Work to be completed
Return all the lines below in which the string "could" appears.

= = = =

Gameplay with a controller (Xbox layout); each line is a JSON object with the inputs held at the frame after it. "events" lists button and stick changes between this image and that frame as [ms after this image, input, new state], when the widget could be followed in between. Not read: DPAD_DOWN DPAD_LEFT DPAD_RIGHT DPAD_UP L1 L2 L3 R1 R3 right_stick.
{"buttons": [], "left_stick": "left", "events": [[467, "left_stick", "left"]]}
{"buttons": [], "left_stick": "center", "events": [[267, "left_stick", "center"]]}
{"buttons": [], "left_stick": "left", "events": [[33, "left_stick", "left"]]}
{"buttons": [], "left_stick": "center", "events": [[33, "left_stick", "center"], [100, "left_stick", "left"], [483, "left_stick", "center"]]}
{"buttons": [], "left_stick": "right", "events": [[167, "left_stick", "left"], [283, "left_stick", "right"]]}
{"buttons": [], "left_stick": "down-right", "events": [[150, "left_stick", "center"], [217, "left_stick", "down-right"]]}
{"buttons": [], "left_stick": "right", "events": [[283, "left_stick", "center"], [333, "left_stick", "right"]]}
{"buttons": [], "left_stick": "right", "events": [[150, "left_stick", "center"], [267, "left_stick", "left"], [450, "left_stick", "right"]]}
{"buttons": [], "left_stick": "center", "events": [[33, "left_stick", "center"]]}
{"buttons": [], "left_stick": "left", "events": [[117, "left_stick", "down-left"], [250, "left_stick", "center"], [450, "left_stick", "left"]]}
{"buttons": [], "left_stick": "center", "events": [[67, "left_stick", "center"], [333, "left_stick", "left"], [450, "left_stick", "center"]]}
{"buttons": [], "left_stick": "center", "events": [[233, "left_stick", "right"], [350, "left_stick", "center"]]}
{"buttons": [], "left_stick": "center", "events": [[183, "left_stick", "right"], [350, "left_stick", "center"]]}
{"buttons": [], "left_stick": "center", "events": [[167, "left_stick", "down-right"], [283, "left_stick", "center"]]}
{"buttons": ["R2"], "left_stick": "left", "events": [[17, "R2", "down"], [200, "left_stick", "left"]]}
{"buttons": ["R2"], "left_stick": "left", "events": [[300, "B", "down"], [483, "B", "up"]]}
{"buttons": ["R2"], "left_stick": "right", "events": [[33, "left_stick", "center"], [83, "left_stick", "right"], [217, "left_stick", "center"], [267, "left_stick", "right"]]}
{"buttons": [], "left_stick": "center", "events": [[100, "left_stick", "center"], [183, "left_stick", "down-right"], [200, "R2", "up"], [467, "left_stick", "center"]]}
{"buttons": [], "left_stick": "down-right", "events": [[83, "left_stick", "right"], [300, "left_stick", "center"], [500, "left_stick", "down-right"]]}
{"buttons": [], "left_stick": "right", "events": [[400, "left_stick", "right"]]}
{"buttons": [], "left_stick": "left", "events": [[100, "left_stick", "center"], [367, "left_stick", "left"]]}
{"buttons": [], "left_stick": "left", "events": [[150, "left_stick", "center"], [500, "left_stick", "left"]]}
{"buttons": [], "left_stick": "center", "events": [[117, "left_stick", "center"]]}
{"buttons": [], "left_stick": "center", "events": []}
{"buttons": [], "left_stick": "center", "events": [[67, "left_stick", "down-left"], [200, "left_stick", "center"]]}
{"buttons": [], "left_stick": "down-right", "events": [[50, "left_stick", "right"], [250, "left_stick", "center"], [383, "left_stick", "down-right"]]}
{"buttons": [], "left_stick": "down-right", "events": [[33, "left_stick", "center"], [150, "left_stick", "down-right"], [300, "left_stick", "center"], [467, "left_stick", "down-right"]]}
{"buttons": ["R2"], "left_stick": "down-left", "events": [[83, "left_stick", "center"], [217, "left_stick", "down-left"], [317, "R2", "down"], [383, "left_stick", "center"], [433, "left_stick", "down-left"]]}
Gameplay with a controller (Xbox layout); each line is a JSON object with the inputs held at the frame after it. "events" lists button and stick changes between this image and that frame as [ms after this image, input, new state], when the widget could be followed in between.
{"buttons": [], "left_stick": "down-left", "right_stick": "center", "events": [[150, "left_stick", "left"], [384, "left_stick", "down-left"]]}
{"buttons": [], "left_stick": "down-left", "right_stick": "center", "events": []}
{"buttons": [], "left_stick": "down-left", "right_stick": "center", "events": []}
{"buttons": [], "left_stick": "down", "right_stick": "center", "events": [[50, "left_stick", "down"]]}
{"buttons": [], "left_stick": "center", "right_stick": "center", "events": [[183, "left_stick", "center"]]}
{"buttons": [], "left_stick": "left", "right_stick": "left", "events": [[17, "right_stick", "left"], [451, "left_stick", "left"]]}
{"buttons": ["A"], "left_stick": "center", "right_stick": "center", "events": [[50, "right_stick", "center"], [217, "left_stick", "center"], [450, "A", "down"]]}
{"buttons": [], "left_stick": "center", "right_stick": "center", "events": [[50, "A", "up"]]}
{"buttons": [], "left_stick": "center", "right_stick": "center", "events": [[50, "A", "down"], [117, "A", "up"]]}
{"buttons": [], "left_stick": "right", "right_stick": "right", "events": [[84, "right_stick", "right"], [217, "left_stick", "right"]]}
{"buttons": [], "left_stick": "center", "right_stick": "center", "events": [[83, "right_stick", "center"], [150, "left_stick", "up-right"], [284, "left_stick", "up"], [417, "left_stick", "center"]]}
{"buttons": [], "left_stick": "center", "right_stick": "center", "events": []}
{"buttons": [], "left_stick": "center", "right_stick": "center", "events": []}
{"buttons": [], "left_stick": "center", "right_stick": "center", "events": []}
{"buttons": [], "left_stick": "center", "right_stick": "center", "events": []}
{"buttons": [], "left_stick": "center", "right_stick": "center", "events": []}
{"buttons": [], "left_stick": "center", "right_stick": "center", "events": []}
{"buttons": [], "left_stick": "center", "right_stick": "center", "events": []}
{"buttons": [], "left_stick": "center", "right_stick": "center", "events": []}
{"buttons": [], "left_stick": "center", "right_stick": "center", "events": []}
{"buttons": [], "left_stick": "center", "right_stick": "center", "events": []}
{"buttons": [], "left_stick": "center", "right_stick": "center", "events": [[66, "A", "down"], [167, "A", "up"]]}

= = = =

Output for this task
Gameplay with a controller (Xbox layout); each line is a JSON object with the inputs held at the frame after it. "events" lists button and stick changes between this image and that frame as [ms after this image, input, new state], when the widget could be followed in between. Not read: DPAD_DOWN DPAD_LEFT DPAD_RIGHT DPAD_UP L1 L2 L3 R1 R3 right_stick.
Gameplay with a controller (Xbox layout); each line is a JSON object with the inputs held at the frame after it. "events" lists button and stick changes between this image and that frame as [ms after this image, input, new state], when the widget could be followed in between.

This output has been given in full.